I have a question regarding WEKA API. I need to read the ARFF file and save specific selected attributes only to new ARFF file. Currently, I can only delete the unwanted attributes.
Thanks Samer. I am using WEKA for handling arff files and do my own processing on the data with Java.
I have a look at ArffSaver, it save the Instances object. I need a way to select specific attributes from the Instances object and save them with the class.
Before going through the code, in order to understand your case correctly, I attached here two files represent the loaded iris dataset. First one shows the whole 5 attributes (including the class attribute), while the second one shows only 3 attributes (with the class) after removing first two attributes from the data. Now, are you asking about the way of saving those 3 attributes using API?

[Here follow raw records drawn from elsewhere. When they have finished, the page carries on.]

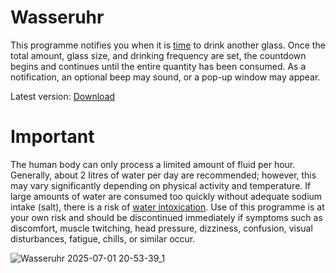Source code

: # Wasseruhr
This programme notifies you when it is [time](https://www.youtube.com/watch?v=jUA2hLKhgEI) to drink another glass. Once the total amount, glass size, and drinking frequency are set, the countdown begins and continues until the entire quantity has been consumed. As a notification, an optional beep may sound, or a pop-up window may appear.

Latest version: [Download](https://github.com/Alsweider/Wasseruhr/releases/latest)

# Important

The human body can only process a limited amount of fluid per hour. Generally, about 2 litres of water per day are recommended; however, this may vary significantly depending on physical activity and temperature. If large amounts of water are consumed too quickly without adequate sodium intake (salt), there is a risk of [water intoxication](https://en.wikipedia.org/wiki/Water_intoxication).
Use of this programme is at your own risk and should be discontinued immediately if symptoms such as discomfort, muscle twitching, head pressure, dizziness, confusion, visual disturbances, fatigue, chills, or similar occur.

![Wasseruhr 2025-07-01 20-53-39_1](https://github.com/user-attachments/assets/747d6ba2-202f-4c05-af13-d384c4101282)
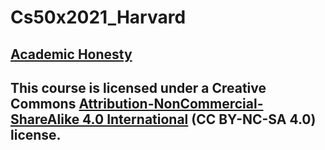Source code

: # Cs50x2021_Harvard
## [Academic Honesty](https://cs50.harvard.edu/x/2021/honesty/)
## This course is licensed under a Creative Commons [Attribution-NonCommercial-ShareAlike 4.0 International](https://creativecommons.org/licenses/by-nc-sa/4.0/) (CC BY-NC-SA 4.0) license.
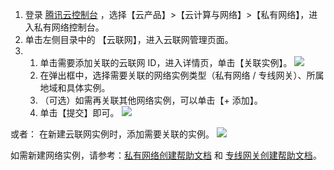 1. 登录 [腾讯云控制台](https://console.cloud.tencent.com/) ，选择【云产品】>【云计算与网络】>【私有网络】，进入私有网络控制台。
2. 单击左侧目录中的 【云联网】，进入云联网管理页面。
3. 1. 单击需要添加关联的云联网 ID，进入详情页，单击【关联实例】。 
  ![](https://main.qcloudimg.com/raw/26cb82eddf09bc92f9f19903ebbdda26.png)
	2. 在弹出框中，选择需要关联的网络实例类型（私有网络 / 专线网关）、所属地域和具体实例。
	3. （可选）如需再关联其他网络实例，可以单击【+ 添加】。
	4. 单击【提交】即可。 
	  ![](https://main.qcloudimg.com/raw/4f845d6af382804f1f22eb15fd901d45.png)
 
 或者：
 在新建云联网实例时，添加需要关联的实例。
 ![](https://main.qcloudimg.com/raw/197b4e49c77cd6dc2cc9d0395e16ddac.png)

如需新建网络实例，请参考：[私有网络创建帮助文档](https://cloud.tencent.com/document/product/215/4927#.E5.88.9B.E5.BB.BA.E7.A7.81.E6.9C.89.E7.BD.91.E7.BB.9C.E3.80.81.E5.88.9D.E5.A7.8B.E5.8C.96.E5.AD.90.E7.BD.91.E5.92.8C.E8.B7.AF.E7.94.B1.E8.A1.A8) 和 [专线网关创建帮助文档]()。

NB: AGAIN, I know that you need to work from the API, but my aim is understanding your situation from the GUI in order to provide a proper help.
Sorry, in Weka under the preprocess tab, you can choose filters. Under "unsupervised-->attribute" part, you can see some options like remove, removeByName etc.
Tunc Guven Kaya, Yes you are right. I only found this way on WEKA API that allow removing un wanted attributes from the Instances Object. But, I am looking for another way to do.
Well, seems like you didn't read my previous post correctly, where I clearly mentioned that my major aim was *only* understanding your issue from the GUI, in order to help you with the API side (not asking you using the GUI).
Anyway, back to your question. Here are two solutions:
First solution: adjusting the ARFF relation, but it would require more code and would be more likely to yield bugs.
Second solution: using the "inverse" mode of the Remove filter. Something like this:
This won't be a direct answer to your question but as a Weka laborer for years I find it much easier to perform some certain tasks on other platforms like NotePad++, LibreOffice etc.
For example, if you open the data part of the arff file in libreoffice or excel, you can delete the columns you do not need and that gives you the solution for this specific problem.
Moreover, you can perform column operations to create new features or manipulate the existing ones. Let's assume that you have 3 numerical values as your features: f1, f2, f3. You can perform multiplication like f1*f2 on the next column. You can even abstract some higher-level features like NDVI value for satellite imagery by doing more complicated calculations.
By using NotePad++, you can delete some attributes line by line by using regular expressions. Or you can merge some labels with "find & replace" command.
By using different tools, you can also visualize your data or do normality tests, t-tests etc.
In a nutshell, data part of the arff is just csv format and you can copy that part into some other software where you feel more talented and competent and perform whatever you need.